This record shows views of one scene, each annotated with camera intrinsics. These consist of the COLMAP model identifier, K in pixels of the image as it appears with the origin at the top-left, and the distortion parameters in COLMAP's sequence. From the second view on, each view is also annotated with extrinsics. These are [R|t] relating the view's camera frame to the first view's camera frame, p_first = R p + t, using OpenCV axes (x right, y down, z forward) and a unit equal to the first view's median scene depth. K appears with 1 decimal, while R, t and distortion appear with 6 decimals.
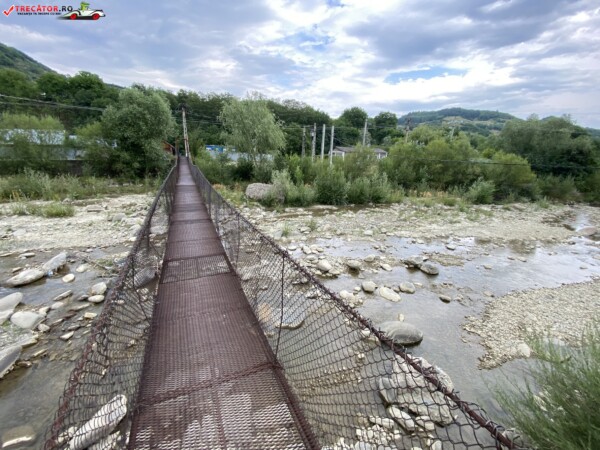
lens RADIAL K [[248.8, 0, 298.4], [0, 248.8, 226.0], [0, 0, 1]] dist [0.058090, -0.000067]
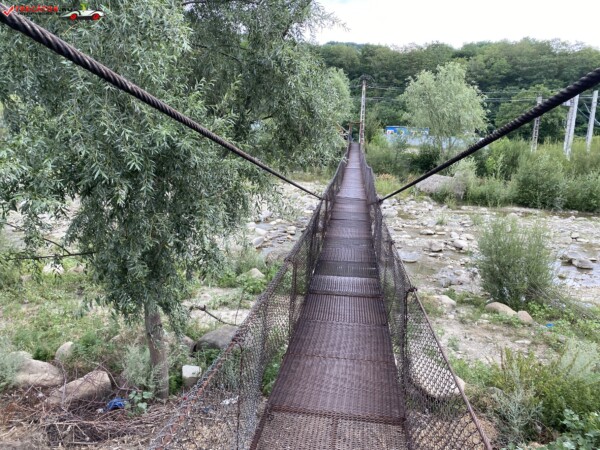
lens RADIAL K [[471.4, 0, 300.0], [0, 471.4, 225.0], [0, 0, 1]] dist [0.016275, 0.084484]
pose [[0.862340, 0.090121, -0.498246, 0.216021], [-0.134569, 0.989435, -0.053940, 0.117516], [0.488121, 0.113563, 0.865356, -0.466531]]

::::

*REQUIRED ACTION*:
Repeat the listing in full and exactly. Leave any pictures out.

*WRITTEN RESPONSE*:
This record shows views of one scene, each annotated with camera intrinsics. These consist of the COLMAP model identifier, K in pixels of the image as it appears with the origin at the top-left, and the distortion parameters in COLMAP's sequence. From the second view on, each view is also annotated with extrinsics. These are [R|t] relating the view's camera frame to the first view's camera frame, p_first = R p + t, using OpenCV axes (x right, y down, z forward) and a unit equal to the first view's median scene depth. K appears with 1 decimal, while R, t and distortion appear with 6 decimals.
lens RADIAL K [[248.8, 0, 298.4], [0, 248.8, 226.0], [0, 0, 1]] dist [0.058090, -0.000067]
lens RADIAL K [[471.4, 0, 300.0], [0, 471.4, 225.0], [0, 0, 1]] dist [0.016275, 0.084484]
pose [[0.862340, 0.090121, -0.498246, 0.216021], [-0.134569, 0.989435, -0.053940, 0.117516], [0.488121, 0.113563, 0.865356, -0.466531]]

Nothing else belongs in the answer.